Add built-in categorical_agg operation for link_selections with categorical Bars
Problem
HoloViews' link_selections is a powerful cross-filtering mechanism, but it only works out of the box with numeric dimensions via hv.operation.histogram. There is no built-in operation for categorical dimensions. Every natural approach a user tries fails:
Failure 1 — histogram() on a categorical dimension
from holoviews.operation import histogram
hist_cat = histogram(points, dimension='category')
ValueError: Categorical data found. Cannot create histogram from categorical data.
histogram explicitly rejects non-numeric data, so it cannot be repurposed for categorical counts.

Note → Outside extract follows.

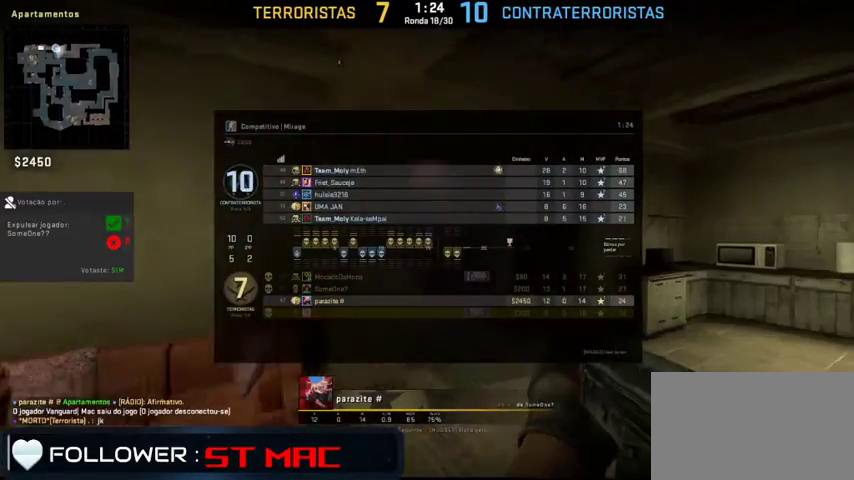
{"keys": ["tab"], "mouse": [], "events": []}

Failure 2 — Pre-aggregated hv.Bars with link_selections
bars_agg = hv.Bars(
df.groupby('category').size().reset_index(name='count'),
kdims='category', vdims='count',
)
layout = ls(points) + ls(bars_agg)
The layout renders initially, but the moment a selection is made (lasso, box-select, or programmatic expression), it raises:
CallbackError: linked_selection aborted because it could not display selection
for all elements: One or more dimensions in the expression dim('x')>0 could not
resolve on ':Dataset [category] (count)' Ensure all dimensions referenced by
the expression are present on the supplied object on ':Bars [category] (count)'.
Because bars_agg was constructed from an independent DataFrame, it has no lineage back to points and cannot resolve the cross-filter expression.

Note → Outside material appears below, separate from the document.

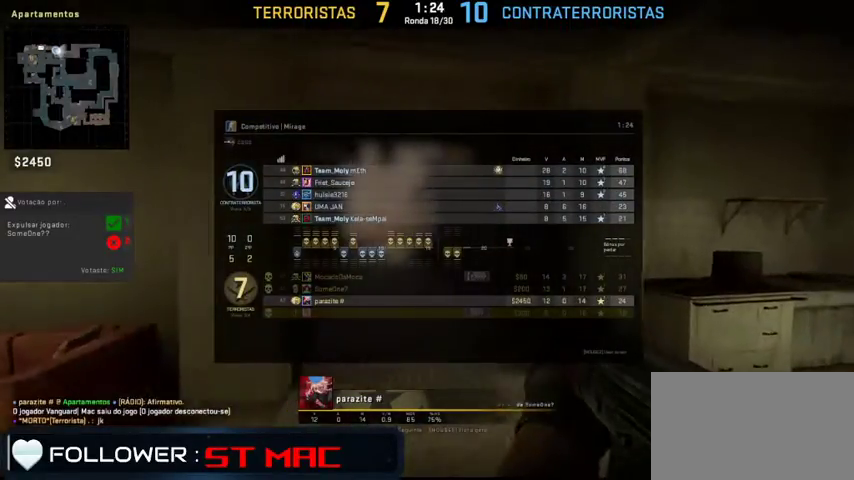
{"keys": ["tab"], "mouse": [], "events": []}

Failure 3 — Raw hv.Bars from unaggregated data
bars_raw = hv.Bars(df, kdims=['category'])
print(bars_raw.kdims) # [Dimension('category')]
print(bars_raw.vdims) # [Dimension('x'), Dimension('y')]
No exception is raised, but the result is silently wrong. HoloViews auto-detects the remaining DataFrame columns (x, y) as vdims, producing 100 individual bars rather than a 4-bar categorical count chart. The element technically renders with link_selections, but the visualization is meaningless — it is not a count (or any aggregation) over categories.
Minimum reproducible example
Self-contained script demonstrating all three failures (HoloViews 1.22.1, Python 3.12):
import holoviews as hv
import numpy as np
import pandas as pd
hv.extension('bokeh')
# --- Sample data ---
rng = np.random.default_rng(42)
df = pd.DataFrame({
'category': rng.choice(['A', 'B', 'C', 'D'], 100),
'x': rng.normal(size=100),
'y': rng.normal(size=100),
})
ls = hv.link_selections.instance()
points = hv.Points(df, kdims=['x', 'y'], vdims=['category'])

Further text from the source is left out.